What SKORDO ingredient are you most excited to bring into a Sugar Giant treat?
Ceylon Cinnamon has already had its time to shine and now it's only fair Posy Sugar gets a turn! I am so ready to add that floral glisten on top of everything, especially with Valentine's Day right around the corner. The only problem is deciding how to use it first! I typically balance my style between creating something new and innovative and hitting those nostalgic notes that provide feelings along with flavor.
Photo by @eatwithabigail
Photo by @eatwithabigail
What’s been the best moment at Sugar Giant so far?

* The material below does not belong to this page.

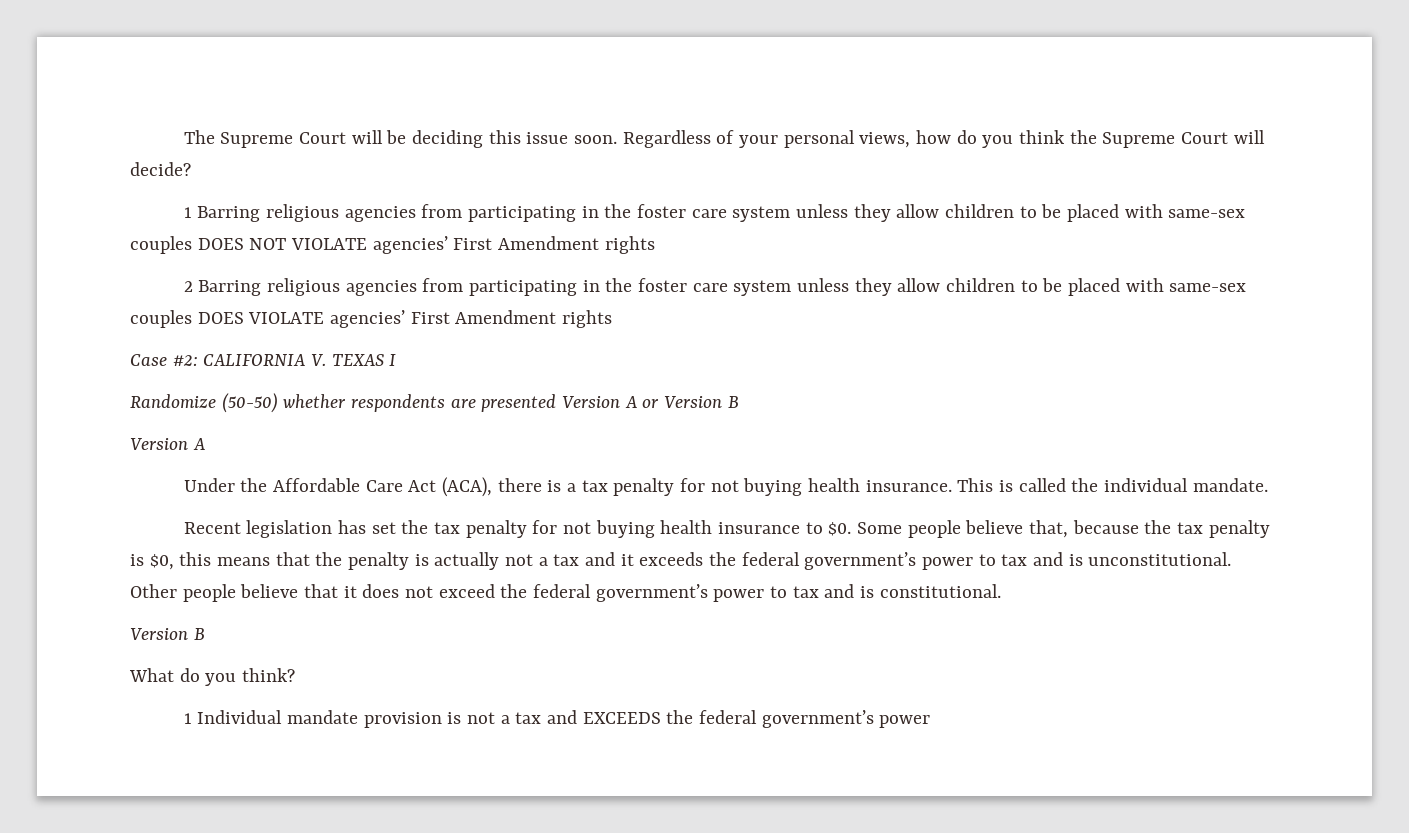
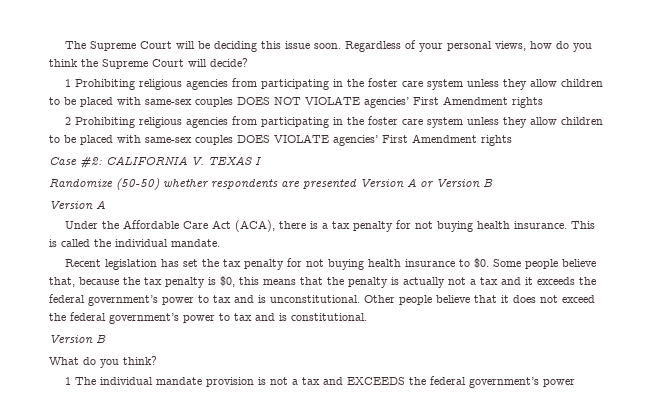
[197,206,261,222] Barring -> [75,79,136,90] Prohibiting
[198,280,262,296] Barring -> [75,117,136,128] Prohibiting
[197,710,283,724] Individual -> [75,377,154,385] The individual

That’s a huge question! I think it was the first time I noticed repeat customers. Little Giant has a huge neighborhood following. I credit a lot of Sugar Giant’s support to the guys in the Little Giant kitchen that built loyalty with the locals over the years. This led to a ton of initial orders. It was incredible, but certainly led to minor feelings of imposter syndrome. Once I saw familiar orders pop up, I was reassured knowing people are coming back for the product, not just the allure of something new in town. It is still unbelievable to me that people are ordering multiple GIANT ice cream sandwiches at 7am in the middle of a Maine winter, but they are! Again and again!
Since writing this post, Sugar Giant mailed their first out of state order. Rumor is the cookies arrived safe and sound in Tennessee. In their first 8 days, the bakery sold over 380 cinnamon rolls! We're excited to see Sugar Giant grow and remain impressed by Shannon's endless work ethic. Go team!